On appeal, the Massachusetts Appeals Court reversed. Reinstating Amato’s FIPA claim, the court observed that that statute provides, in relevant part, that government agencies shall “not collect or maintain more personal data than are reasonably necessary for the performance of [their] statutory functions.” Mass. G.L. c. 66A, § 2(l). Any agency “which violates … any of the provisions of [Mass. G.L. c. 66A] shall be subject to an action for injunction, declaratory judgment, or mandamus.” A “data subject”–defined as “an individual to whom personal data refers”–affected by a violation of the FIPA may bring a civil action to enforce the statute.

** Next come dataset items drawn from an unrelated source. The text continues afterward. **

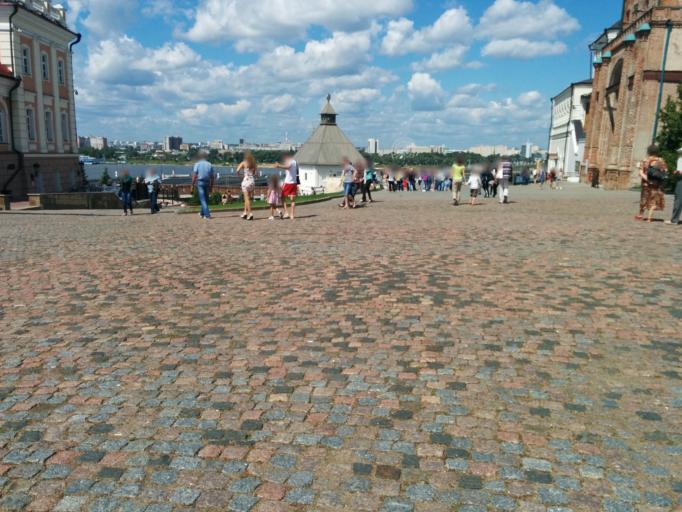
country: RU
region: Tatarstan
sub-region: Gorod Kazan'
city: Kazan
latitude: 55.8000
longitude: 49.1051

The court found that the allegations of Amato’s complaint “plausibly suggest[ed] that the defendants have maintained more personal data than reasonably necessary to carry out their statutory functions,” and thus violated the FIPA. The court rejected the defendants’ argument that the FIPA addresses only the collection of data and not its unreasonable maintenance, and thus does not require the destruction or return of unreasonably retained data. The court reasoned that—
“Maintain” means, as relevant here, “to continue (something)” or “[t]o continue in possession of (property, etc.).” Black’s Law Dictionary 1039 (9th ed.2009). A statutory requirement that an agency cannot “maintain more personal data than are reasonably necessary” therefore demands that the agency not continue in possession of personal data when doing so is no longer reasonably necessary. The statute therefore permits Amato to seek the remedy of return or destruction of his allegedly unreasonably-maintained DNA profile and associated records.

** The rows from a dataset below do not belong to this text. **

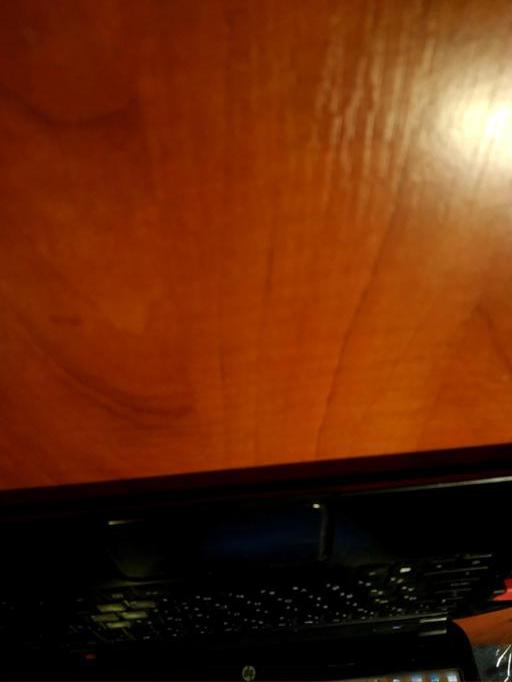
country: RU
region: Tverskaya
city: Zubtsov
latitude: 56.3180
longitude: 34.6782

Amato’s invasion of privacy claim was based upon Mass. G.L. c. 214, § 1B, which provides that, “A person shall have a right against unreasonable, substantial or serious interference with his privacy. The superior court shall have jurisdiction in equity to enforce such right and in connection therewith to award damages.” The court concluded that the trial court erred in dismissing Amato’s Mass. G.L. c. 214, § 1B claim. The court wrote–
DNA information is highly sensitive. Citizens have a reasonable expectation of privacy in such information. See Landry v. Attorney Gen., 429 Mass. 336, 354 n. 20 (1999), cert. denied, 528 U.S. 1073 (2000) (upholding State convicted offender database created by G.L. c. 22E as constitutional; however, “the indefinite storage of the entire DNA sample … creates some concern that the samples could be misused at some point in the future to search for and disclose private genetic information ” [emphasis added] ). … Amato has pleaded that the defendants continue to hold this highly sensitive information beyond the scope of the limited consent he gave at the time he provided the sample…. Amato has also pleaded that the defendants’ retention of up to 200 DNA profiles constitutes a shadow DNA database, with its constituent records available for disclosure by comparison in other criminal investigations.

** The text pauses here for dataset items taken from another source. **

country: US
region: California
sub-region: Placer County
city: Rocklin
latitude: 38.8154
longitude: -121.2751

The allegations that the defendants have retained Amato’s highly sensitive DNA records without his consent and made them available for nonconsensual use in other criminal investigations are sufficient to constitute an unreasonable, substantial interference with Amato’s privacy.
Lastly, the court determined that Amato adequately stated a claim for breach of contract based upon the detective’s promise regarding disposition of the DNA sample. Citing controlling Massachusetts jurisprudence, the court held that the “detective had the authority to promise as he did.”